Molen De Nachtegaal



Meesterzanger
“De koning van de Europeesche zangvogels”, zo kroonde Jac. P. Thijsse de nachtegaal. Dat koningschap dankt de nachtegaal volledig aan zijn fabuleuze zang. Hij zet zijn zang luister bij door lustig door te zingen als de avond al gevallen is, de ongepaarde mannetjes tenminste (en dat schijnen er nogal wat te zijn). Eenmaal gepaard staakt het mannetje subiet zijn nocturnes en zingt hij alleen nog overdag.

Nachtegaal (en Duits Nachtigall, Engels nightingale) betekent ‘nachtzanger’: het woorddeel -gaal gaat terug op het Germaanse woord *galan- ‘zingen’.

Noordse nachtegaal
Nederland ligt net als Engeland aan de noordwestrand van het broedareaal van de nachtegaal. Hij broedt niet in Schotland en Wales, en in Engeland zelf hoofdzakelijk in het zuidoosten. In Scandinavië zitten weliswaar ook nachtegalen, maar dat zijn noordse nachtegalen. Scandinavische vogelaars bedoelen met nattergal (Deens, Noors) c.q. näktergal (Zweeds) de noordse nachtegaal (Luscinia luscinia). Ónze nachtegaal (L. megarhynchos), die in Scandinavië slechts sporadisch voorkomt, noemen ze, letterlijk vertaald, ‘zuidnachtegaal, zuidelijke nachtegaal’.¹

Filomena = nagtegale
De vroegste vermelding van het woord nachtegaal dateert uit ± 1240. Gespeld als nagtegale staat het in het Glossarium Bernense, een woordenlijst Latijn-Nederlands, als vertaling van Latijn filomena.

Schrijfopdracht: Ga verder met de tekst over de nachtegaal, aansluitend op de laatste zin. Voor deze opdracht heb je de gegevens niet nodig.

Getoonde gegevens:
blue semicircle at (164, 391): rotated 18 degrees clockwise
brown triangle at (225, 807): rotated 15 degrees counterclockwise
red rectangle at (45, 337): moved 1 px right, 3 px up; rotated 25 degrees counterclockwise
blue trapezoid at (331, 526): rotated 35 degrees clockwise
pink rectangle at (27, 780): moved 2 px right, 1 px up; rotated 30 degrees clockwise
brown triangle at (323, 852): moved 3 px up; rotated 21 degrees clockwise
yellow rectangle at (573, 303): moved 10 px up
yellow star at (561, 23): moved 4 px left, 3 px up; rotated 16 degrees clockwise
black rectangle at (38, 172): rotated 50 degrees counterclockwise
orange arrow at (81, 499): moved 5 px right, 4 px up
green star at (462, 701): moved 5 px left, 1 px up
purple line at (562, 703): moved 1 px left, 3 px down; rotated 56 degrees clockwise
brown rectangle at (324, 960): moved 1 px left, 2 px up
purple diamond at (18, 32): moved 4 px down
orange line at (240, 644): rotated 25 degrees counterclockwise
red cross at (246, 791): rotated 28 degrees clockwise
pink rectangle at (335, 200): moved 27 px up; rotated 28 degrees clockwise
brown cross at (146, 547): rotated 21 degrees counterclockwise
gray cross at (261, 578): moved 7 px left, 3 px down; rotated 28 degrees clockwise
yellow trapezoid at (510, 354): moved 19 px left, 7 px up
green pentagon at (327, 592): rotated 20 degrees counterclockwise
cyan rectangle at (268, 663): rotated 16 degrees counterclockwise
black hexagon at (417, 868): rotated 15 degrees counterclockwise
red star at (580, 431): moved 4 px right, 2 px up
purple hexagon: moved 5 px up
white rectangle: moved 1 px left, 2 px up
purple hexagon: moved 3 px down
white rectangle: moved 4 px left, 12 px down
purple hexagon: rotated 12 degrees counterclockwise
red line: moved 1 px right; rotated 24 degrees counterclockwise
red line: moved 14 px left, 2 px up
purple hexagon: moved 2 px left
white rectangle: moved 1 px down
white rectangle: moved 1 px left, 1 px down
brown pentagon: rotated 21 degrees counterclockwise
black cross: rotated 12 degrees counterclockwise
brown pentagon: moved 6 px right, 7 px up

Uitwerking:
Diezelfde eeuw noemt de geleerde Vlaamse dichter Jacob van Maerlant de nachtegale de vogel met de mooiste zang. De luisteraars van Vroege Vogels dachten er echter anders over, want toen het radioprogramma in 2009 een verkiezing organiseerde van de ‘beste zanger’ onder de vogels, eindigde niet de nachtegaal, maar de merel bovenaan. De nachtegaal werd 2, de zanglijster 3.

Molen De Nagtegaal
De oude Zaankanters zullen het met Van Maerlant eens zijn geweest. Drie Zaanse molens zijn althans naar de nachtegaal genoemd en geen enkele naar een lijster. De oudste van de drie werd gebouwd in 1628. In 1680 wordt hij opgevoerd als “een olymolen […] genaemt de nagtegael, staende agter Wormerveer”, in het Guisveld. De andere twee – De Grauwe Nachtegaal en De Nachtegaal – waren Zaandamse houtzaagmolens. Laatstgenoemde werd in 1854 opgeleverd; zo laat in de tijd bouwde men dus nog industriemolens!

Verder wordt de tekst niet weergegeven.